Capsule cross-regulation modulates biofilm formation in B. thetaiotaomicron. (A) The 96-well plate crystal violet biofilm assay after 48 h of growth in BHIS. (B) Organization of B. thetaiotaomicron capsular operon 4 (CPS4) with identified transposon insertion points in the first two genes of the operon (BT1358 and BT1357), coding regulators of capsular biosynthesis. (C) The 96-well plate crystal violet biofilm assay after 48 h of growth in BHIS. The Mean of the WT is adjusted to 100%. (D) The 96-well plate crystal violet biofilm assay after 48 h of growth in BHIS. In panels A, C, and D, the mean of the WT is adjusted to 100%. In the min-max boxplot of 6 to 9 biological replicates for each strain, each replicate is the mean of two technical replicates. **, P < 0.005; Mann-Whitney test. upxY, upxY^BT1358; upxZ, upxZ^BT1357.

FIG 3

Capsule expression in B. thetaiotaomicron is heterogenous and has consequences for biofilm formation. (A and D) The 96-well plate biofilm assay after 48 h of growth in BHIS. The mean of the WT is adjusted to 100%. In the min-max boxplot of 6 biological replicates for each strain, each replicate is the mean of two technical replicates. **, P < 0.005; Mann-Whitney test, comparing the indicated mutant to the WT. The pictures shown under the boxplot in panel A correspond to representative CV-stained microtiter wells after resuspension of the biofilm. (B) Transmission electron microscopy (TEM) images of overnight cultures fixed with ferritin.
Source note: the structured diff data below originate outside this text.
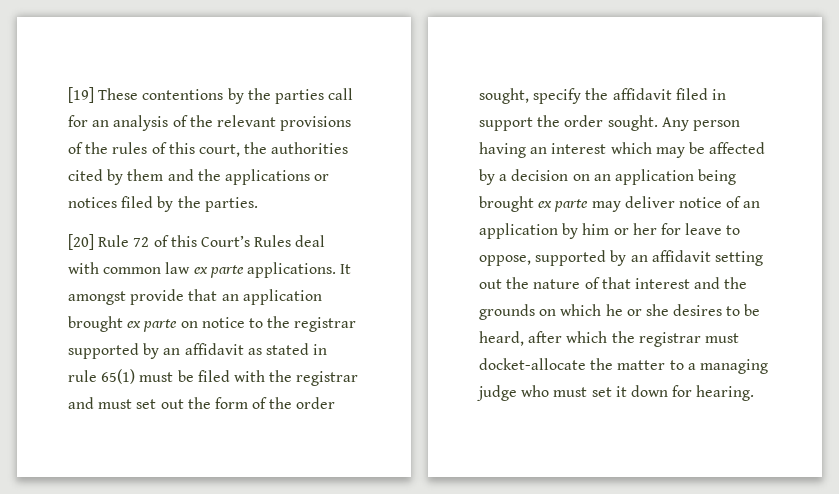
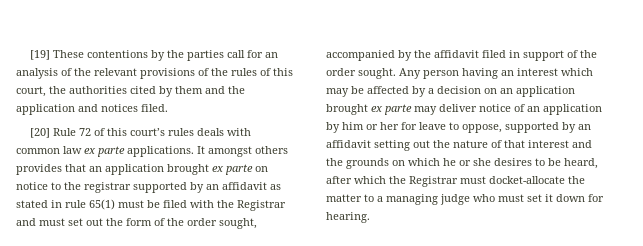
[224,169,330,185] [68,196,258,212] applications or notices filed by the parties. -> [16,104,168,115] application and notices filed.
[200,235,326,247] Court’s Rules deal -> [130,128,225,136] court’s rules deals
[130,289,185,305] provide -> [255,146,288,154] [16,164,62,175] others provides
[296,371,359,386] registrar -> [237,200,286,211] Registrar
[533,88,582,104] specify -> [326,50,412,61] accompanied by
(533, 124) none -> [567,50,578,58] of
[698,169,737,185] being -> (575, 91) none
[638,332,701,347] registrar -> [409,176,458,187] Registrar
Arrows indicate some examples of acapsulated cells. (C) Percentage of acapsulated cells of indicated strains counted on TEM pictures. For each strain, at least 100 cells were counted. ***, P < 0.0005; prop.test (R). upxY, upxY^BT1358; upxZ, upxZ^BT1357.

FIG 4

BT2934 is a novel capsule inhibitor. (A) Organization of the B. thetaiotaomicron protein glycosylation BT2934 locus with identified transposon insertion point. (B and C) The 96-well plate crystal violet biofilm assay after 48 h of growth in BHIS. The mean of the WT is adjusted to 100%. In the min-max boxplot of 6 to 12 biological replicates for each strain, each replicate is the mean of two technical replicates. *, P < 0.05; **, P < 0.005; ***, P < 0.0005; Mann-Whitney test. (D) TEM images of ΔCPS4ΔBT2934-2938, ΔCPS4ΔBT2935-2938, and ΔCPS4ΔBT2934-2938+pBT2934 overnight cultures fixed with ferritin. The arrows indicate some acapsulated cells as examples. (E) Percentage of acapsulated cells in overnight cultures counted on TEM pictures. For each strain, at least 100 cells were counted. ***, P < 0.0005; prop.test (R). (F) Overnight cultures of indicated strains in BHIS. Only ΔCPS1-8 showed aggregation.

FIG 5

BT2934 and CPS4 contribute to in vivo colonization in axenic mice. Min-max boxplot of CFU/ml/dry weight of feces, numbered from feces from 5 to 10 axenic mice after cocolonization with indicated strains. *, P < 0.05; **, P < 0.005; ***, P < 0.0005; Mann-Whitney test. (A) WT (ermR) versus WT (tetR). (B) WT (ermR) versus ΔCPS4 (tetR). (C) (ermR) versus ΔBT2934-2938 (tetR). (D) ΔCPS4 (ermR) versus ΔCPS4ΔBT2934-2938 (tetR).